What the task requires: Without carrying over a single picture, write out the records below exactly.

Top of Data provided

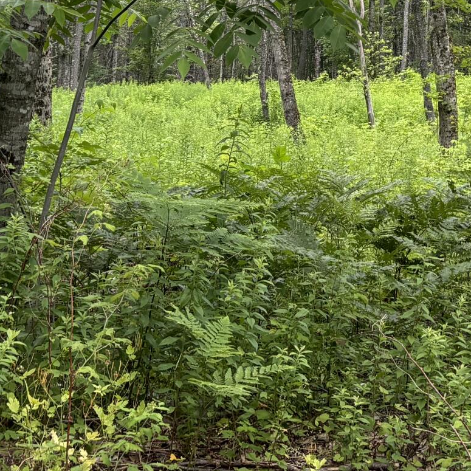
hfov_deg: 18.5
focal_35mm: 89
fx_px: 1370
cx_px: 557
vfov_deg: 18.3
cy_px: -126
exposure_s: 1/437
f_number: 1.6
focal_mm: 5.96
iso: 50
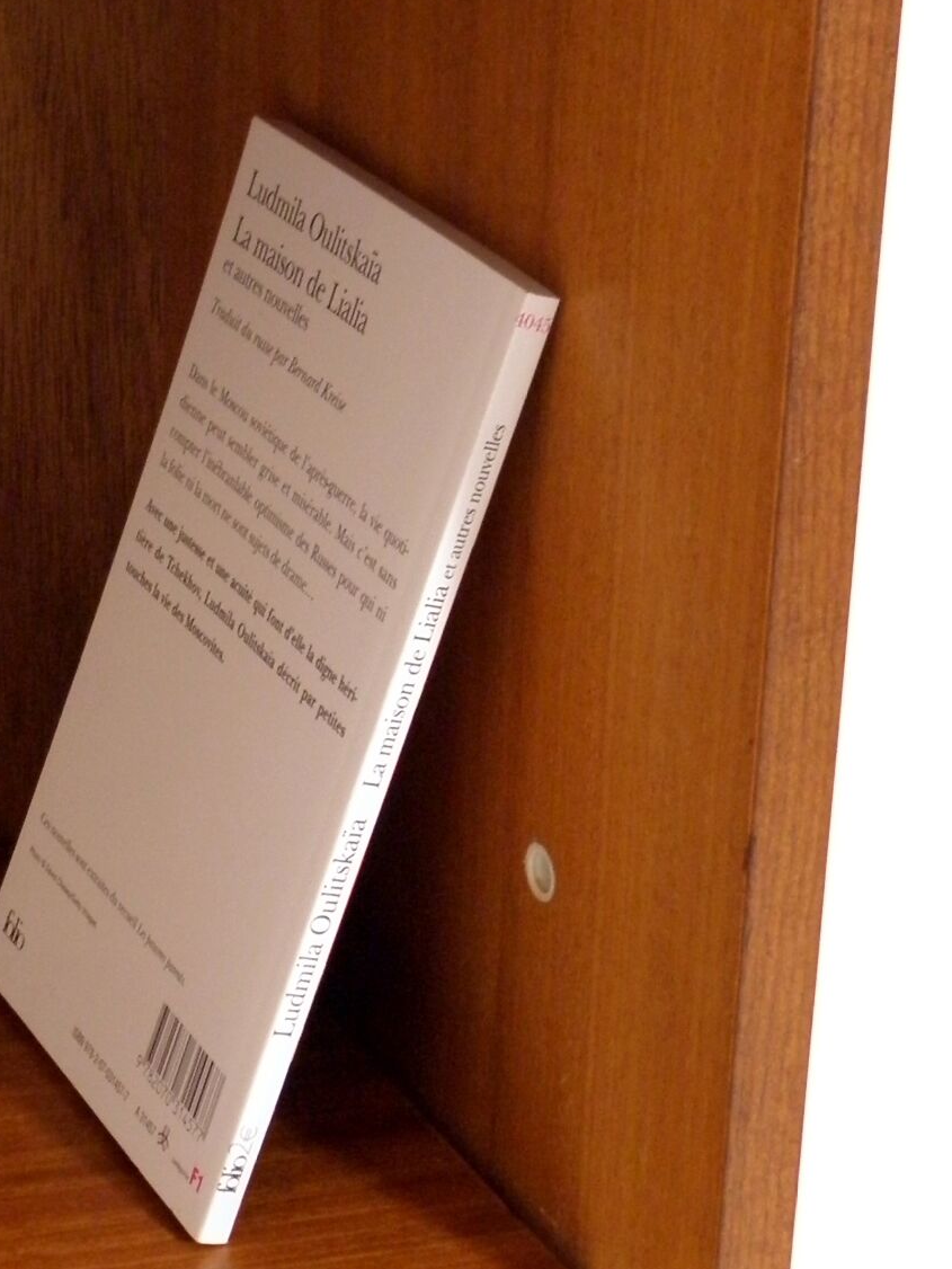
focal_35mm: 100
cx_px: -14
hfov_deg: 14.5
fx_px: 3666
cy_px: 565
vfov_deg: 19.6
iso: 250
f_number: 3.9
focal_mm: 7.9
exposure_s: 1/8
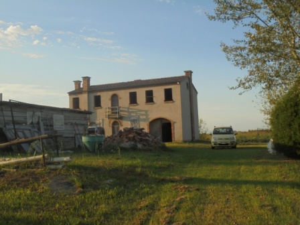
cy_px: 112
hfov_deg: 49.0
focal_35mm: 38
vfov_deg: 37.7
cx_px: 150
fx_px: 329
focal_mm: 6.9
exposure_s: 1/500
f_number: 4.2
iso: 100
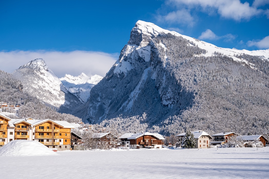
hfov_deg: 42.8
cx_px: 134
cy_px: 90
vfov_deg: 29.2
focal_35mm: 46
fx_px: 343
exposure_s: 1/250
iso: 50
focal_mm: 46
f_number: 8
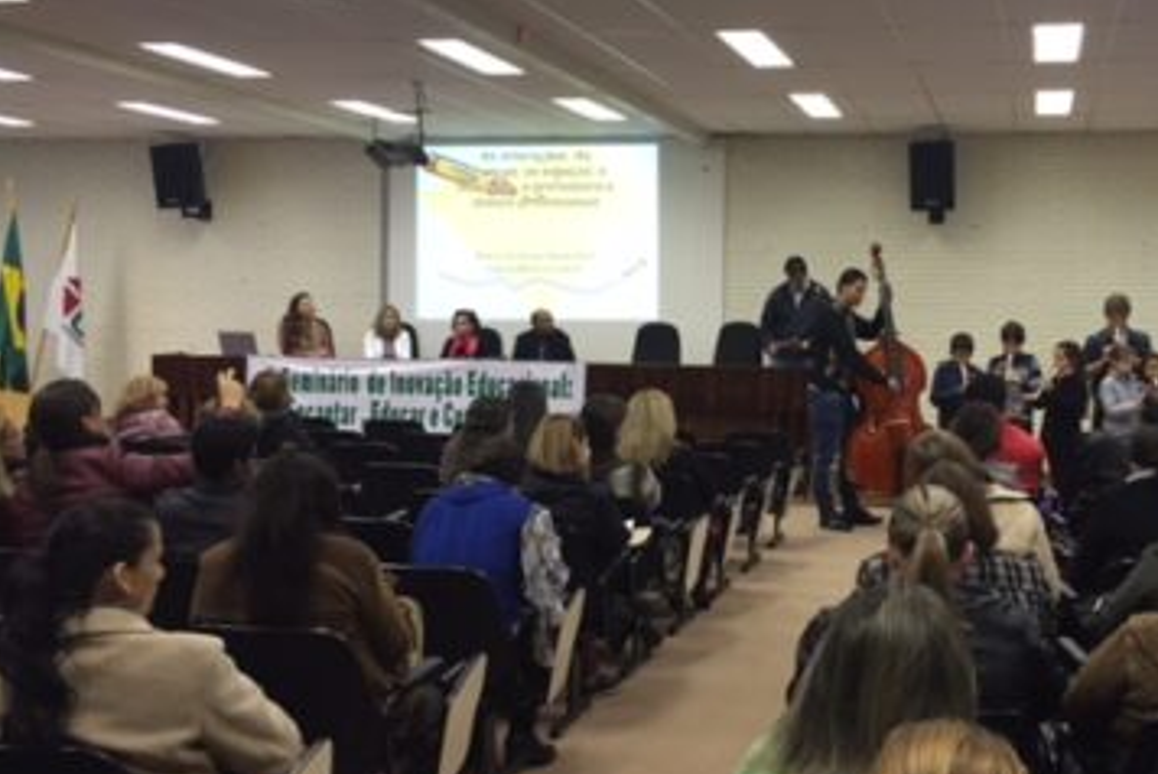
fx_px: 1416
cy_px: 312
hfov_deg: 43.7
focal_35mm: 44
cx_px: 790
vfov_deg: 30.5
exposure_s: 1/30
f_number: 2.2
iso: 100
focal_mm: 4.15
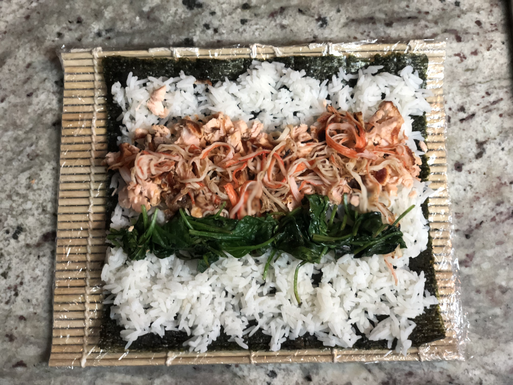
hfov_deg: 36.8
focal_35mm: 52
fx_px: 771
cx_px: 256
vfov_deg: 28.0
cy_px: 192
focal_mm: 6
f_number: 2.4
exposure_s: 1/24
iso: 160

Bottom of Data provided

Expected answer:
hfov_deg: 18.5
focal_35mm: 89
fx_px: 1370
cx_px: 557
vfov_deg: 18.3
cy_px: -126
exposure_s: 1/437
f_number: 1.6
focal_mm: 5.96
iso: 50
focal_35mm: 100
cx_px: -14
hfov_deg: 14.5
fx_px: 3666
cy_px: 565
vfov_deg: 19.6
iso: 250
f_number: 3.9
focal_mm: 7.9
exposure_s: 1/8
cy_px: 112
hfov_deg: 49.0
focal_35mm: 38
vfov_deg: 37.7
cx_px: 150
fx_px: 329
focal_mm: 6.9
exposure_s: 1/500
f_number: 4.2
iso: 100
hfov_deg: 42.8
cx_px: 134
cy_px: 90
vfov_deg: 29.2
focal_35mm: 46
fx_px: 343
exposure_s: 1/250
iso: 50
focal_mm: 46
f_number: 8
fx_px: 1416
cy_px: 312
hfov_deg: 43.7
focal_35mm: 44
cx_px: 790
vfov_deg: 30.5
exposure_s: 1/30
f_number: 2.2
iso: 100
focal_mm: 4.15
hfov_deg: 36.8
focal_35mm: 52
fx_px: 771
cx_px: 256
vfov_deg: 28.0
cy_px: 192
focal_mm: 6
f_number: 2.4
exposure_s: 1/24
iso: 160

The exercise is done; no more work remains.